Wednesday, March 13, 2013

Love Actually



One of the hardest, yet most important things that God commands of us is to love people. This is difficult because He isn’t commanding us to love the people that we like or people that we feel like we can even tolerate. He commands us to love all people, even the people who we normally can’t stand.

Last year, when I was just beginning my walk with the Lord, I noticed that I have a tendency of dehumanizing people that I don’t like. I found myself just being annoyed in general with people if they rubbed me the wrong way. I had no compassion nor was a genuinely happy for anyone else’s joys. I was stuck between indifference and jealousy.

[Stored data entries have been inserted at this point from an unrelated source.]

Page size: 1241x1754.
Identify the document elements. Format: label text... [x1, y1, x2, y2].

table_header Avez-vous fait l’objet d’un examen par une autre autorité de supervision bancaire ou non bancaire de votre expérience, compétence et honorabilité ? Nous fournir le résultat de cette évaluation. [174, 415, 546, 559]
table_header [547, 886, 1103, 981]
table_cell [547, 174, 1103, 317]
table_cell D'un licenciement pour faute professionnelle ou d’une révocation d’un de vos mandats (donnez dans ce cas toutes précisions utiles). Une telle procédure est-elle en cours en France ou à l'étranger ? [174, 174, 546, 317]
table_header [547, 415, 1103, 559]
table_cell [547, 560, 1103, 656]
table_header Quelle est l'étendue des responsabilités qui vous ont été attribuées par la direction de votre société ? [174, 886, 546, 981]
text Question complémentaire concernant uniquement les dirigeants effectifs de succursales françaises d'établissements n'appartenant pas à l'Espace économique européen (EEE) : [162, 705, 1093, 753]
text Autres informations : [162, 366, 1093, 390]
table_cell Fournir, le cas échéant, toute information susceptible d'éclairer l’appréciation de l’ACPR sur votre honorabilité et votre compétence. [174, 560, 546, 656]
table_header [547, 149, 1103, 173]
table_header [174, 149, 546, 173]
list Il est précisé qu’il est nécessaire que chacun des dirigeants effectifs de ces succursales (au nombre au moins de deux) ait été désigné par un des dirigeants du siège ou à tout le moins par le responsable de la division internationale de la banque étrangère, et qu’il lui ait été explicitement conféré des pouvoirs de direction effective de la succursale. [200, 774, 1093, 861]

You have heard that it was said, ‘You shall love your neighbor and hate your enemy.’ But I say to you, Love your enemies and pray for those who persecute you, so that you may be sons of your Father who is in heaven. For he makes his sun rise on the evil and on the good, and sends rain on the just and on the unjust. For if you love those who love you, what reward do you have? Do not even the tax collectors do the same? And if you greet only your brothers, what more are you doing than others? Do not even the Gentiles do the same? You therefore must be perfect, as your heavenly Father is perfect. Matthew 5:43-48 ESV

In the weeks leading up to Easter last year, I decided to read the gospel of Matthew to gain a better appreciation for how Jesus lived and died. As I read The Sermon on the Mount, I was struck by how my actions were going against the commandment of the God I so deeply yearned to follow. I began to pray for God to open my heart and show me how to love people as He loves them. As I prayed, He opened my eyes and made me aware of the struggles that these people that I was writing off as rude, or “just not my type of person” were going through and I began praying for these people. As I continued to pray for them, I felt myself growing fond of them.

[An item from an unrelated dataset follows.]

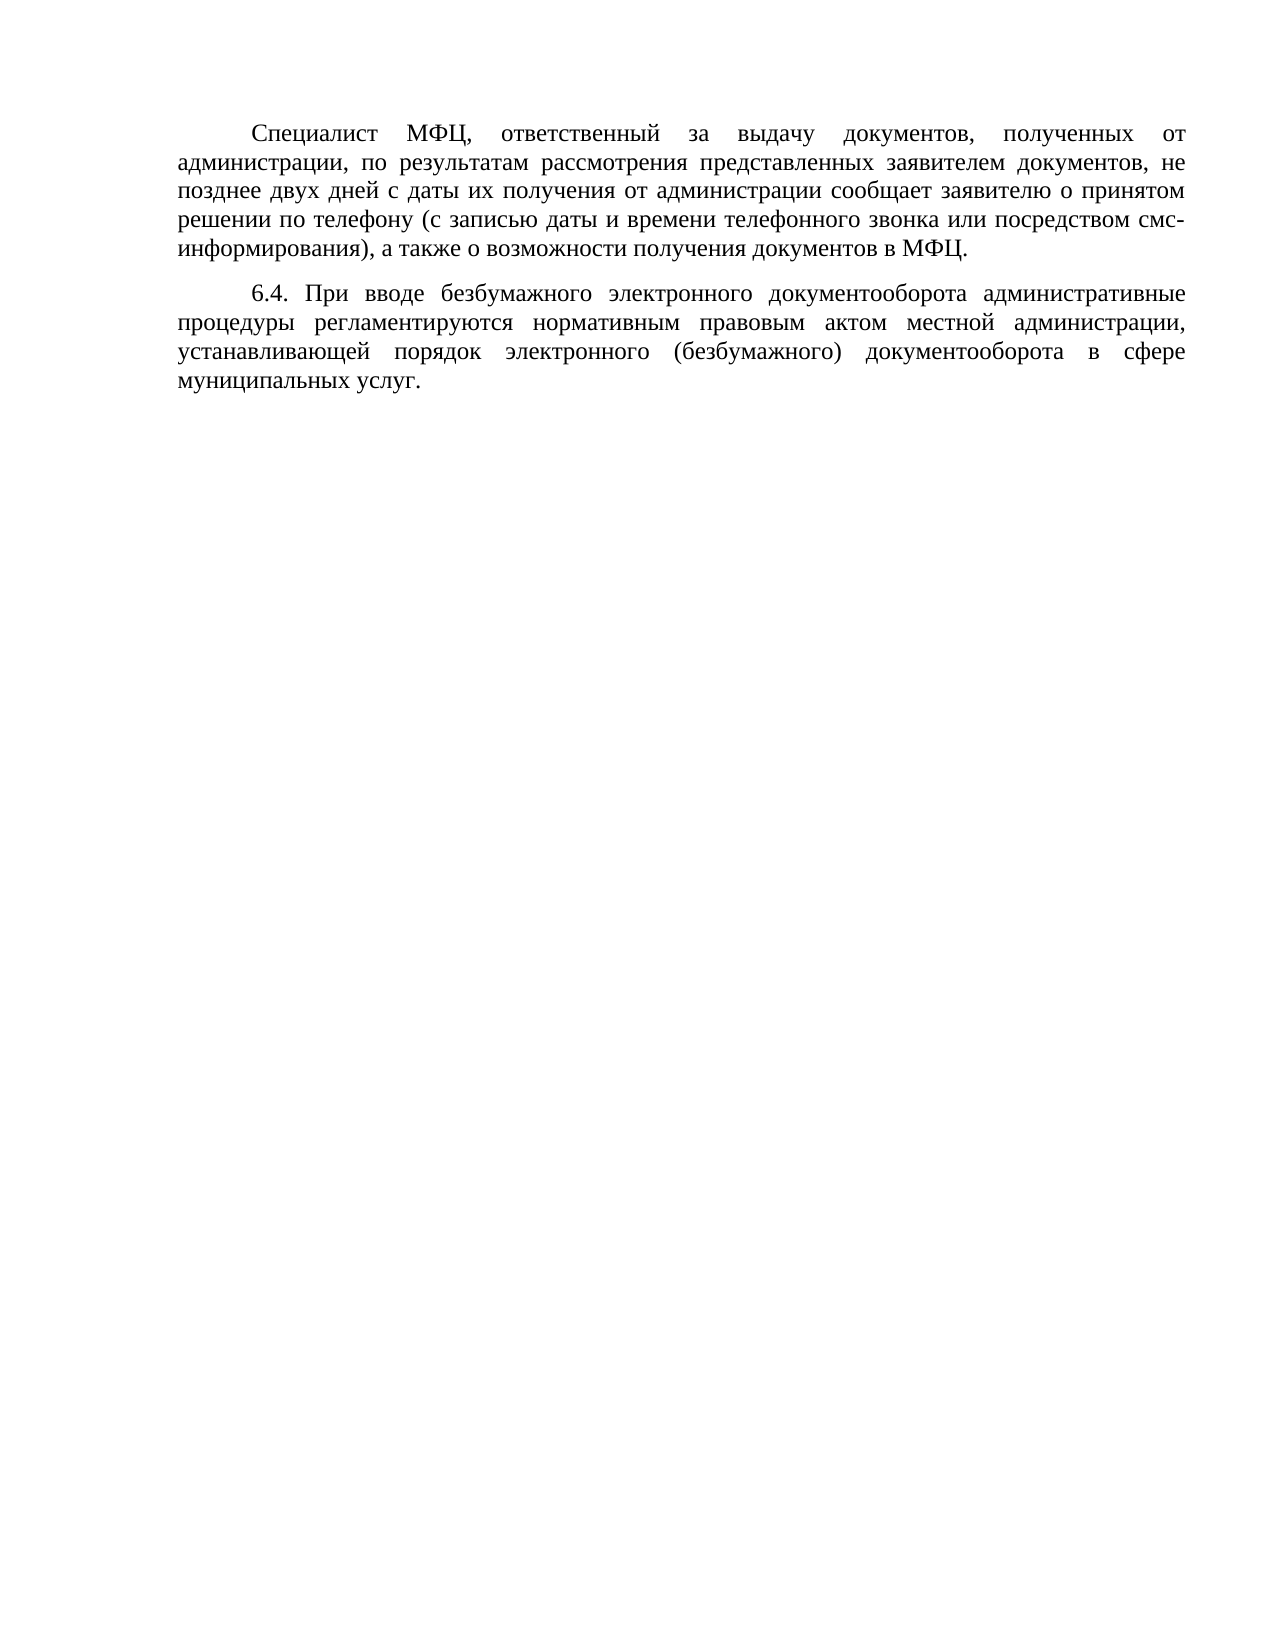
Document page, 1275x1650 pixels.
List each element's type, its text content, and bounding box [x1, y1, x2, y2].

text Специалист МФЦ, ответственный за выдачу документов, полученных от администрации, по результатам рассмотрения представленных заявителем документов, не позднее двух дней с даты их получения от администрации сообщает заявителю о принятом решении по телефону (с записью даты и времени телефонного звонка или посредством смс-информирования), а также о возможности получения документов в МФЦ. [177, 118, 1186, 262]
text 6.4. При вводе безбумажного электронного документооборота административные процедуры регламентируются нормативным правовым актом местной администрации, устанавливающей порядок электронного (безбумажного) документооборота в сфере муниципальных услуг. [177, 278, 1186, 393]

It was a phenomenon for me as I felt myself genuinely caring for those who I had never cared for before and realized that God commands this of us to transform us to become more like him. Charles Spurgeon wrote this in his book Morning and Evening about the subject:

“He who dares the most, shall win the most; and if rough be thy path of love, tread it boldly, still loving thy neighbors through thick and thin. Heap coals of fire on their heads, and if they be hard to please, seek not to please them, but to please thy Master; and remember if they spurn thy love, thy Master hath not spurned it, and thy deed is as acceptable to him as if it had been acceptable to them. Love thy neighbor, for in so doing thou art following the footsteps of Christ.”

Loving those who we find it hard to even like, might seem like a struggle; but when I think of my worst moments and deepest secrets and realize that Christ would have still sat at the same table as me for dinner despite my failings, I realize just how deep God’s love is for us and feel compelled to try to show the love that He has for me by loving others.